Achieving Changing Lives' vision for future service delivery is rightly the responsibility of local authorities and their public, private and voluntary sector partners. However, the review recognised that there is a need to develop organisational capacity to achieve such radical change and that doing so might require changes at the centre as well as at local level. This change programme therefore focuses on supporting local agencies to achieve the long term goal of transforming the delivery of social work services so that:
- service users experience a service personalised to their needs, that builds upon their strengths and aspirations and develops their capacity for self care;
- services are effectively joined up within and across organisational boundaries in a way that makes best use of the strengths of each organisation and minimises duplication;
- there is much greater focus on prevention and earlier response to emerging problems;
- service users are better able to appropriately access services.

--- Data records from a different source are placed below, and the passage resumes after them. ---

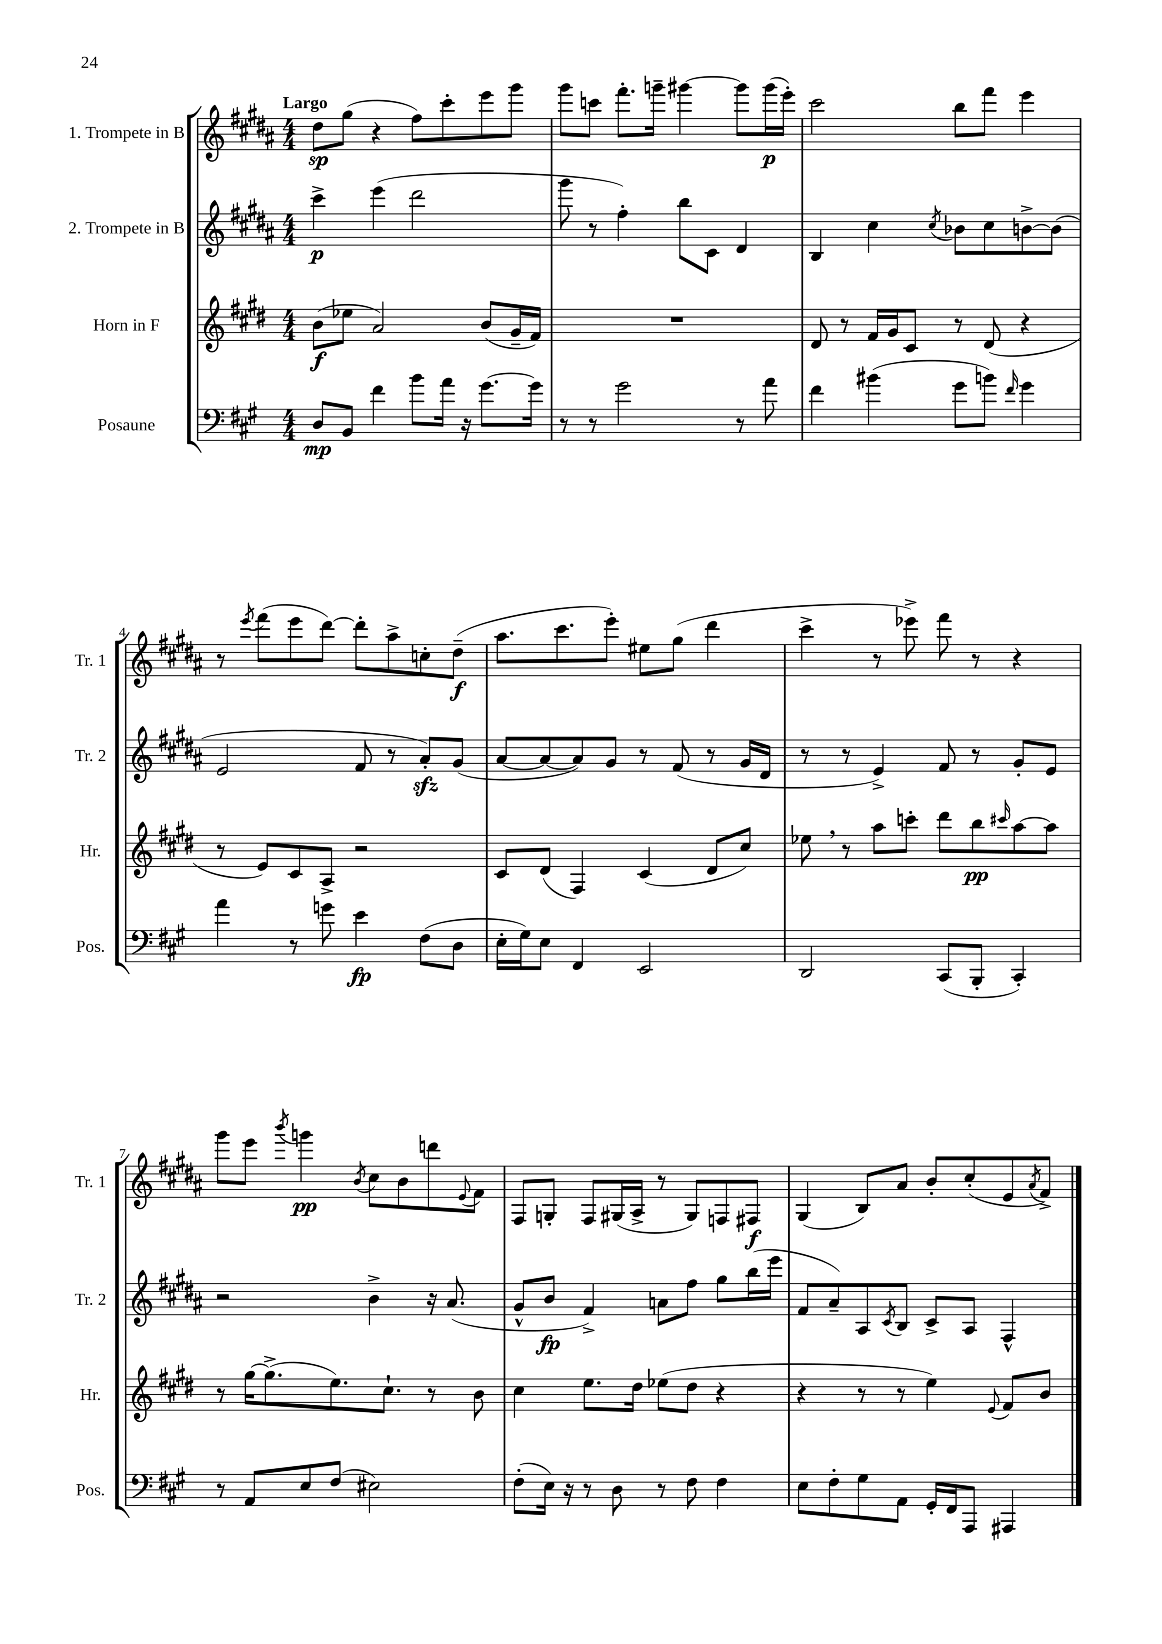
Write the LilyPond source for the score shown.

<<
\new StaffGroup <<
\new Staff = "s0" \with { instrumentName = "1. Trompete in B" shortInstrumentName = "Tr. 1" } {
    \clef treble \key b \major \numericTimeSignature \time 4/4 \tempo "Largo"
    dis''8\sp gis''8( r4 fis''8) cis'''8-. e'''8 gis'''8 |
    gis'''8 c'''8 fis'''8.-. g'''16-- gis'''4~ gis'''8 gis'''16\p( e'''16-.) |
    cis'''2 b''8 fis'''8 e'''4 |
    r8 \acciaccatura { e'''8 } fis'''8( e'''8 dis'''8~) dis'''8-. ais''8-> c''8-. dis''8--\f( |
    ais''8. cis'''8. e'''8-.) eis''8 gis''8( dis'''4 |
    cis'''4-> r8 ees'''8->) fis'''8 r8 r4 |
    gis'''8 e'''8 \acciaccatura { b'''8 } g'''4\pp \acciaccatura { b'8 } cis''8 b'8 d'''8 \appoggiatura { e'8 } fis'8 |
    fis8 g8-. fis8 gis16( ais16-> r8 gis8) f8 fis8\f |
    gis4( b8) ais'8 b'8-. cis''8-.( e'8 \acciaccatura { ais'8 } fis'8->) \bar "|." |
}
\new Staff = "s1" \with { instrumentName = "2. Trompete in B" shortInstrumentName = "Tr. 2" } {
    \clef treble \key b \major \numericTimeSignature \time 4/4
    cis'''4->\p e'''4( dis'''2 |
    gis'''8 r8 fis''4-.) b''8 cis'8 dis'4 |
    b4 cis''4 \acciaccatura { cis''8 } bes'8 cis''8 b'8~-> b'8( |
    e'2 fis'8 r8 ais'8-.\sfz) gis'8( |
    ais'8~ ais'8~ ais'8) gis'8 r8 fis'8( r8 gis'16 dis'16 |
    r8 r8 e'4->) fis'8 r8 gis'8-. e'8 |
    r2 b'4-> r16 ais'8.( |
    gis'8-^ b'8\fp fis'4->) a'8 fis''8 gis''8 b''16( e'''16 |
    fis'8 ais'8--) ais8 \acciaccatura { cis'8 } b8 cis'8-> ais8 fis4-^ \bar "|." |
}
\new Staff = "s2" \with { instrumentName = "Horn in F" shortInstrumentName = "Hr." } {
    \clef treble \key e \major \numericTimeSignature \time 4/4
    b'8\f( ees''8 a'2) b'8( gis'16-- fis'16) |
    R1 |
    dis'8 r8 fis'16 gis'16 cis'8 r8 dis'8( r4 |
    r8 e'8) cis'8 a8-> r2 |
    cis'8 dis'8( fis4) cis'4( dis'8 cis''8) |
    ees''8 \breathe r8 a''8 c'''8-. dis'''8 b''8\pp \grace { cis'''16 } a''8~ a''8 |
    r8 gis''16~ gis''8.->( e''8.) cis''8.-! r8 b'8 |
    cis''4 e''8. dis''16 ees''8( dis''8 r4 |
    r4 r8 r8 e''4) \appoggiatura { e'8 } fis'8 b'8 \bar "|." |
}
\new Staff = "s3" \with { instrumentName = "Posaune" shortInstrumentName = "Pos." } {
    \clef bass \key a \major \numericTimeSignature \time 4/4
    d8\mp b,8 fis'4 b'8 a'16 r16 gis'8.~ gis'16 |
    r8 r8 gis'2 r8 a'8 |
    fis'4 bis'4( gis'8 b'8) \grace { fis'16 } gis'4 |
    a'4 r8 g'8 e'4\fp fis8( d8 |
    e16-. gis16) e8 fis,4 e,2 |
    d,2 cis,8( b,,8-. cis,4-.) |
    r8 a,8 e8 fis8( eis2) |
    fis8-.( e16) r16 r8 d8 r8 fis8 fis4 |
    e8 fis8-. gis8 a,8 gis,16-. fis,16 a,,8 ais,,4 \bar "|." |
}
>>
>>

The group has recently produced a paper on personalisation, which can be viewed by clicking the link below:
» Personalisation Paper
Achieving our aspirations in service development will require reforms not only in social work services but across the public sector in line with the five principles of public service reform.

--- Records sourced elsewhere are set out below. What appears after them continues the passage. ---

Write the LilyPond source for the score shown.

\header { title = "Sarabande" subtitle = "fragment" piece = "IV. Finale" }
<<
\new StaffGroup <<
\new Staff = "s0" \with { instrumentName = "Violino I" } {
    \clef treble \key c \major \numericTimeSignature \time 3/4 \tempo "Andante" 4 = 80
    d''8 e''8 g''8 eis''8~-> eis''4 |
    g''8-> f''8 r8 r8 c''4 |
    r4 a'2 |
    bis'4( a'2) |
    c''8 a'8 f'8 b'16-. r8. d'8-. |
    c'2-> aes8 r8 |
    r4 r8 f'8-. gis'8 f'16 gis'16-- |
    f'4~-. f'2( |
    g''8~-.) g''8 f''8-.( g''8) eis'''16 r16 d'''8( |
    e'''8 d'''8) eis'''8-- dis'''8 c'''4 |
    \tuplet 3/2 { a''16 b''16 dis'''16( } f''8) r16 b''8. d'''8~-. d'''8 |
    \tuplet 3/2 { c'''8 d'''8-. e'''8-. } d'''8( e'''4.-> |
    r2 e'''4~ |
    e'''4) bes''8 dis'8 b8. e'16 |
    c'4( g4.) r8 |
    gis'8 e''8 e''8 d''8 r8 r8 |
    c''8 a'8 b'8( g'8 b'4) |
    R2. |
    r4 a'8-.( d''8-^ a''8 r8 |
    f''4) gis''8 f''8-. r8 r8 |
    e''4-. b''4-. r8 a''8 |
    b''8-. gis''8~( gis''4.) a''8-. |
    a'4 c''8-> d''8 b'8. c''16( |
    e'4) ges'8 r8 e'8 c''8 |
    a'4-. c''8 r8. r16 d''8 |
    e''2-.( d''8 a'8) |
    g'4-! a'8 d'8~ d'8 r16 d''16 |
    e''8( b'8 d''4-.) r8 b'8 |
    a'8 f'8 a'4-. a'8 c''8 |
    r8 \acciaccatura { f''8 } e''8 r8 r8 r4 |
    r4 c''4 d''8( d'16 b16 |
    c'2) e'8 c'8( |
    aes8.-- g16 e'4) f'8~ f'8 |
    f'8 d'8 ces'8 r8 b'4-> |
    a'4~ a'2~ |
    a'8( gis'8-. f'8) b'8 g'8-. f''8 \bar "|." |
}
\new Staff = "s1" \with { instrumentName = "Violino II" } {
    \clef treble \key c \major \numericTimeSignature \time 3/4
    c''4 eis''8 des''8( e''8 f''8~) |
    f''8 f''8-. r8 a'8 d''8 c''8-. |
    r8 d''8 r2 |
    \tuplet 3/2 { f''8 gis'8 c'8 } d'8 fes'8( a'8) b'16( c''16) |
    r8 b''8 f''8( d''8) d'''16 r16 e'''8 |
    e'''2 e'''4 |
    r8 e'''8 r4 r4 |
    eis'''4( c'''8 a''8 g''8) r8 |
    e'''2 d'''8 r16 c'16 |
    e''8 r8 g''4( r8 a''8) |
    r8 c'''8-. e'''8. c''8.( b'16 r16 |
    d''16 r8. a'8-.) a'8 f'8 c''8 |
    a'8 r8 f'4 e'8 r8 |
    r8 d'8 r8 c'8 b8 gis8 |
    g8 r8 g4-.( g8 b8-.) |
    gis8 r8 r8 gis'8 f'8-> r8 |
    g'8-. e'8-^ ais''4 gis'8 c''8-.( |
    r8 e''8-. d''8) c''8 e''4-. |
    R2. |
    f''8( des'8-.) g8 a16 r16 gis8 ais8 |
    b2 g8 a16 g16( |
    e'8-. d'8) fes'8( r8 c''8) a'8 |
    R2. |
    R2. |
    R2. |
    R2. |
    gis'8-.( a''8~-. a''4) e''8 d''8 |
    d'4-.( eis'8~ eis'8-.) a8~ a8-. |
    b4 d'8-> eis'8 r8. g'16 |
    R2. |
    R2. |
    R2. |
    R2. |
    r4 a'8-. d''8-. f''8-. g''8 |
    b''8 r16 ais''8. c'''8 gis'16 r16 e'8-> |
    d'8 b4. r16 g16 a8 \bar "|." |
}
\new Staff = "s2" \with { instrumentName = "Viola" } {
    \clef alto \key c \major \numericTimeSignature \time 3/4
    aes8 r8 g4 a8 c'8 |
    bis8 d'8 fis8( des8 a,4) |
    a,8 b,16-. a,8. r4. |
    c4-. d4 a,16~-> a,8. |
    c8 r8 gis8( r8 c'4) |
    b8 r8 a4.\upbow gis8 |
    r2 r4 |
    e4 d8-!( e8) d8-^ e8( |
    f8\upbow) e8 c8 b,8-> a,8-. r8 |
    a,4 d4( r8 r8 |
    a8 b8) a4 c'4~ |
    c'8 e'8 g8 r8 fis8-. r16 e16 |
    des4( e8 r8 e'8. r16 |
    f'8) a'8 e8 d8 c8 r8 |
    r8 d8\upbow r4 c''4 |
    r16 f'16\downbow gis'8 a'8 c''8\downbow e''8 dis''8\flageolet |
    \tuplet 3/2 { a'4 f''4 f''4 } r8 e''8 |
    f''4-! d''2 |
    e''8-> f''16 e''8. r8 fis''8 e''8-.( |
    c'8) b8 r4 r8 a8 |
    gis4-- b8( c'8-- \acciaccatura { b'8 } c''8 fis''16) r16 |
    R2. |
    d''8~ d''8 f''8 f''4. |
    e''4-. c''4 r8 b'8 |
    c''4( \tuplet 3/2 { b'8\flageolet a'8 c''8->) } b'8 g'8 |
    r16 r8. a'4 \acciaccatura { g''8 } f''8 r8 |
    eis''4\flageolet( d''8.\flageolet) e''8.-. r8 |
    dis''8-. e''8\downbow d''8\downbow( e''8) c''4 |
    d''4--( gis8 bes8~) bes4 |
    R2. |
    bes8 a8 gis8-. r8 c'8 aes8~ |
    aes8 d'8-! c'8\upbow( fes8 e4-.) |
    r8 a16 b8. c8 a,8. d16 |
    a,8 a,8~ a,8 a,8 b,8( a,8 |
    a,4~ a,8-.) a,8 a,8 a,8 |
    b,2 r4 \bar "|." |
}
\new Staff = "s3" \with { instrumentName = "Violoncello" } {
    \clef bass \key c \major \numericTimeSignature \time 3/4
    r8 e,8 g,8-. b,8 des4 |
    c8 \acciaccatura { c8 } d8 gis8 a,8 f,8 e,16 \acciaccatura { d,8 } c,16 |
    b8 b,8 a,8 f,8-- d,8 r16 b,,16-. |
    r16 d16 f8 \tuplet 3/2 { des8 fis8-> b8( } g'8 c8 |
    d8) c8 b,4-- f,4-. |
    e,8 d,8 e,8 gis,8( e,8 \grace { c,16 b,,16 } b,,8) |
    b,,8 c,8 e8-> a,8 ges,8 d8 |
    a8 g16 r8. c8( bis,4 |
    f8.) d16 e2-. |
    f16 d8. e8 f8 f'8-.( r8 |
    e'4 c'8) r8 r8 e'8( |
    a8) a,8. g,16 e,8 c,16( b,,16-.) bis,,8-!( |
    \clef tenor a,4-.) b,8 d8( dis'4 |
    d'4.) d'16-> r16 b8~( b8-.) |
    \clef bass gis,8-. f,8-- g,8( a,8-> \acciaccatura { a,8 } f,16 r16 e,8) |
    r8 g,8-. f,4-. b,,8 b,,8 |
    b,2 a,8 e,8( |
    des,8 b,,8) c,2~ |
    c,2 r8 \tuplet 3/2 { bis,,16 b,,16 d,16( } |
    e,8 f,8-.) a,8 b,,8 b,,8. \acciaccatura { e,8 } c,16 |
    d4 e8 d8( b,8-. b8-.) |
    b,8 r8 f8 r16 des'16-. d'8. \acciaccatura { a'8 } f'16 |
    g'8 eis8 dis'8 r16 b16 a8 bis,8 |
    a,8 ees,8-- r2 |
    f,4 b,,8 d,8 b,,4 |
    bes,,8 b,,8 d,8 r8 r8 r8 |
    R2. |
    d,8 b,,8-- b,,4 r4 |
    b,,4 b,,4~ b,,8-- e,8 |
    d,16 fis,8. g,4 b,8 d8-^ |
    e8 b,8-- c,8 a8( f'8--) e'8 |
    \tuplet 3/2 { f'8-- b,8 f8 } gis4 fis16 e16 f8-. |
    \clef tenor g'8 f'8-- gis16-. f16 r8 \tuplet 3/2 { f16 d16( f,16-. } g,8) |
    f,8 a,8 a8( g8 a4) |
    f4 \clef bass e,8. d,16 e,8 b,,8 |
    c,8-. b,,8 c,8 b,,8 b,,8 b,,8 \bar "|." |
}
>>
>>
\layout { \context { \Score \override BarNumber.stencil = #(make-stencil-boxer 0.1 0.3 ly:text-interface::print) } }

The Service Development Change Programme will be closely integrated with other streams of Scottish Government policy.
- Delivering for Health
- Joint Future
- Getting it Right for Every Child
- GIRFEC: Children and young people's experiences of advocacy support and participation in the Children's Hearings System
- GIRFEC: Proposals for Action: Analysis of Consultation Responses
- GIRFEC: Implementation Plan
- The Scottish Government's response to The Future of Unpaid Care in Scotland
- Supporting Children's Learning - the code of practice for the Additional Support for Learning Act
- The development of Community Justice Authorities
- The implementation of the vision for the voluntary sector
- Helping Homeless People (delivering the Action Plan for Prevention and Effective Response)
- Scottish Refugee Integration Forum - Action Plan
» Click here to view the Service Development Groups Statement of Intent
The Scottish Government will also seek ways to support change more widely across public services, for example by working with the Centre for Change and Innovation and with the Joint Improvement Team and with the implementation of Getting it Right for Every Child.
Care 21 Archive
Care 21 was a small policy unit attached to the Social Work Services Policy Division and funded by the then Scottish Executive between 2004 and 2006 and it sat alongside the work being done for the 21st Century Review of Social Work.
Care 21's main objective was to create better services for people, by seeking the best ideas and practice from Scotland, UK and abroad, in the public, private and voluntary sectors.